Ehe sie reagieren kann, drückt er dreimal hintereinander auf den Auslöser.

»Perfekt.«

Sie kann nicht anders, sie muss grinsen.

Die Tür zur Galerie ist so schwer, dass sie zunächst glaubt, sie sei verschlossen. Erst als sie ihr ganzes Gewicht einsetzt und die Fersen fest gegen den Boden stemmt, schafft sie es, sie aufzuziehen. Drinnen ist alles weiß. Weiß und hell. Der Boden ist aus poliertem Beton. Die Wände sind kahl, aber in dem riesigen Raum verstreut stehen Sockel unterschiedlicher Größe, auf denen kleine Skulpturen ausgestellt sind. Nadezhdas Blick richtet sich automatisch auf den robusten Schreibtisch am anderen Ende des Raumes und auf den Mann und die Frau, die sich dort über etwas gebeugt haben. Nadezhda tritt einige leise Schritte in den Raum hinein, hinter ihr fällt die schwere Tür mit einem klaren metallischen Klicken ins Schloss. Das Geräusch lässt den Mann und die Frau aufblicken. Es dauert ein paar Sekunden, bis sich ein Lächeln auf ihren Gesichtern abzeichnet. Sie kommen Nadezhda entgegen.
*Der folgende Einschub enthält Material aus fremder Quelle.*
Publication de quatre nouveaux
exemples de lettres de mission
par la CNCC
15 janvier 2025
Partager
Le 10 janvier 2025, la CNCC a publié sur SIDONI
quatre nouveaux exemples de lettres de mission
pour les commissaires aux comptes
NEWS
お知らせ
»Nadezhda Volkova?«, sagt der Mann. »Ich bin Tomas Pruit. Freut mich sehr, Sie kennenzulernen.«

Nadezhda hatte mit einem Händedruck gerechnet, wird jedoch mit Luftküssen auf beide Wangen begrüßt. Tomas Pruit duftet nach Nadelwald.

»Nina«, stellt sich die Frau vor, und Nadezhda durchläuft abermals das Wangenkuss-Ritual. »Gleicher Nachname«, ergänzt Nina. »Wir sind verheiratet und betreiben die Galerie gemeinsam.«

»Beziehungsweise – Nina betreibt die Galerie, und ich treibe sie in den Wahnsinn«, wirft Tomas ein.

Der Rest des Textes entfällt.